REQUIREMENT: Any pictures should be dropped; everything else in the records is to be returned exactly.

★ ★ ★ ★ ★ ★ ★

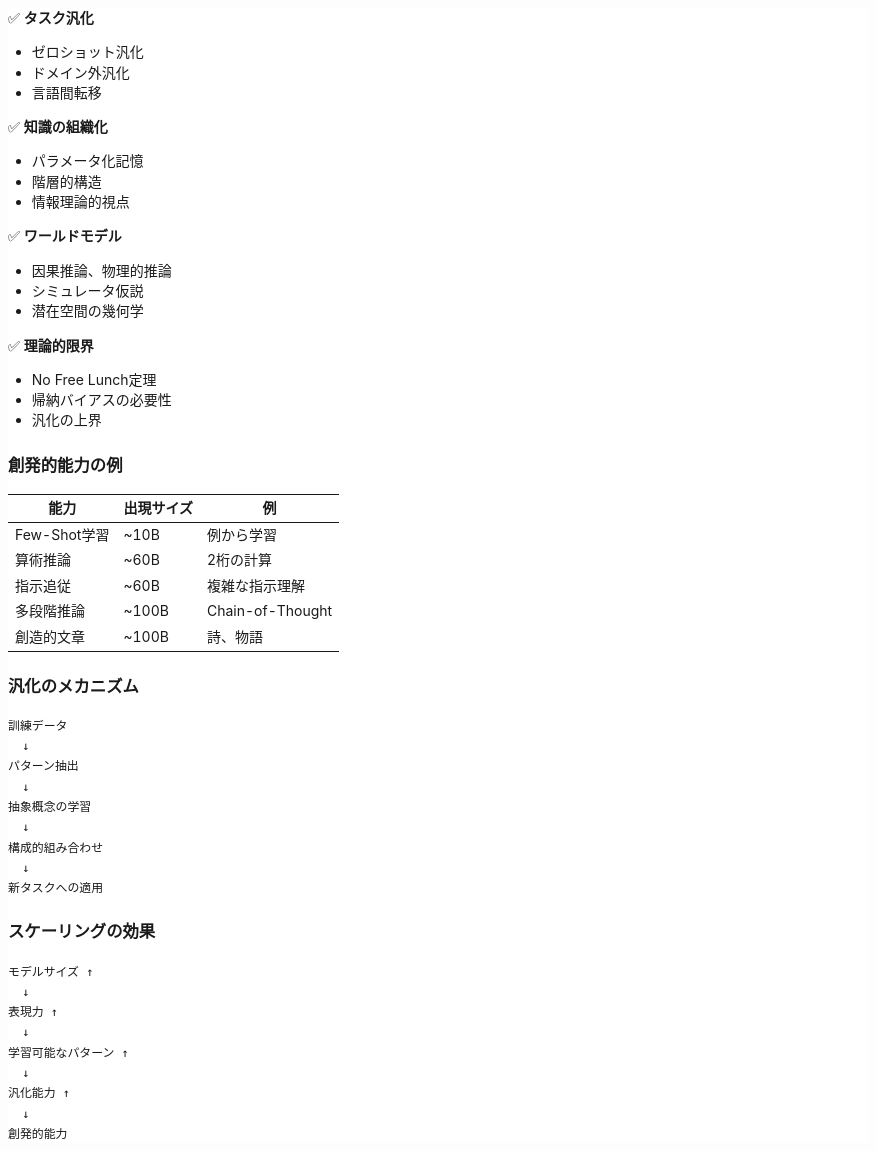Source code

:✅ **タスク汎化**
- ゼロショット汎化
- ドメイン外汎化
- 言語間転移

✅ **知識の組織化**
- パラメータ化記憶
- 階層的構造
- 情報理論的視点

✅ **ワールドモデル**
- 因果推論、物理的推論
- シミュレータ仮説
- 潜在空間の幾何学

✅ **理論的限界**
- No Free Lunch定理
- 帰納バイアスの必要性
- 汎化の上界

### 創発的能力の例

| 能力 | 出現サイズ | 例 |
|------|-----------|-----|
| Few-Shot学習 | ~10B | 例から学習 |
| 算術推論 | ~60B | 2桁の計算 |
| 指示追従 | ~60B | 複雑な指示理解 |
| 多段階推論 | ~100B | Chain-of-Thought |
| 創造的文章 | ~100B | 詩、物語 |

### 汎化のメカニズム

```
訓練データ
  ↓
パターン抽出
  ↓
抽象概念の学習
  ↓
構成的組み合わせ
  ↓
新タスクへの適用
```

### スケーリングの効果

```
モデルサイズ ↑
  ↓
表現力 ↑
  ↓
学習可能なパターン ↑
  ↓
汎化能力 ↑
  ↓
創発的能力
```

★ ★ ★ ★ ★ ★ ★

RESULT:
Source code

:✅ **タスク汎化**
- ゼロショット汎化
- ドメイン外汎化
- 言語間転移

✅ **知識の組織化**
- パラメータ化記憶
- 階層的構造
- 情報理論的視点

✅ **ワールドモデル**
- 因果推論、物理的推論
- シミュレータ仮説
- 潜在空間の幾何学

✅ **理論的限界**
- No Free Lunch定理
- 帰納バイアスの必要性
- 汎化の上界

### 創発的能力の例

| 能力 | 出現サイズ | 例 |
|------|-----------|-----|
| Few-Shot学習 | ~10B | 例から学習 |
| 算術推論 | ~60B | 2桁の計算 |
| 指示追従 | ~60B | 複雑な指示理解 |
| 多段階推論 | ~100B | Chain-of-Thought |
| 創造的文章 | ~100B | 詩、物語 |

### 汎化のメカニズム

```
訓練データ
  ↓
パターン抽出
  ↓
抽象概念の学習
  ↓
構成的組み合わせ
  ↓
新タスクへの適用
```

### スケーリングの効果

```
モデルサイズ ↑
  ↓
表現力 ↑
  ↓
学習可能なパターン ↑
  ↓
汎化能力 ↑
  ↓
創発的能力
```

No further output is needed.